[Start of Attachment]

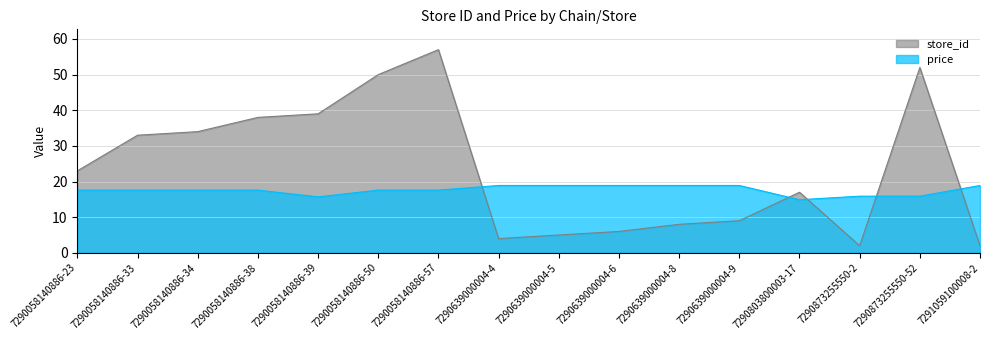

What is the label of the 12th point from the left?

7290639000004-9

[End of Attachment]
[Start of Attachment]

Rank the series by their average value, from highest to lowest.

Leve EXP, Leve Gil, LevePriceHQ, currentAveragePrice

[End of Attachment]
[Start of Attachment]

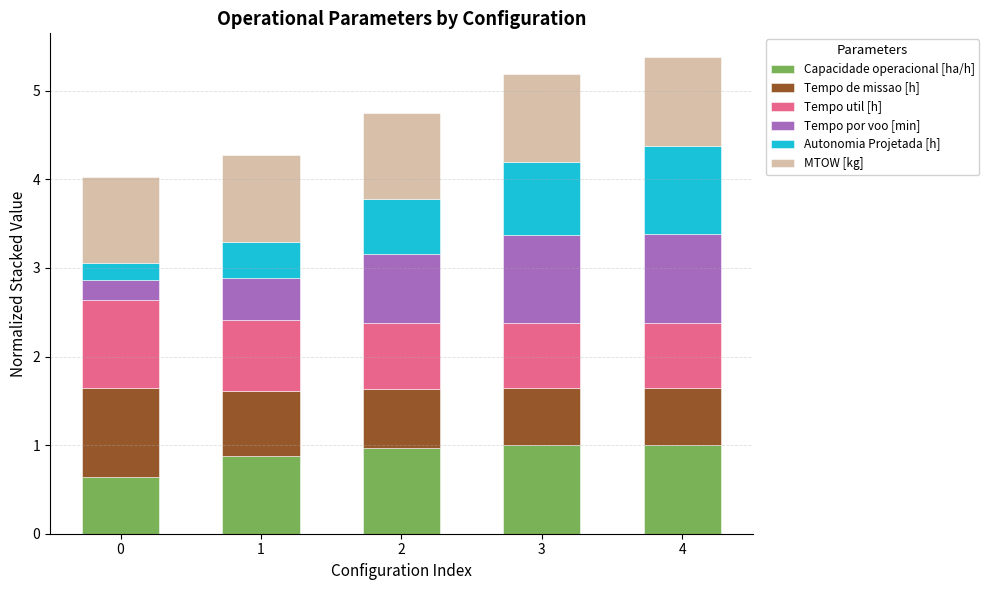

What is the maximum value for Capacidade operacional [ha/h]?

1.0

[End of Attachment]

Task to complete:
Arrange everything in the records from the line containing "What is the label" down to the line containing "7290639000004-9" as a JSON list of strings, with one string for each line and blank lines left out.

Response:
[
  "What is the label of the 12th point from the left?",
  "7290639000004-9"
]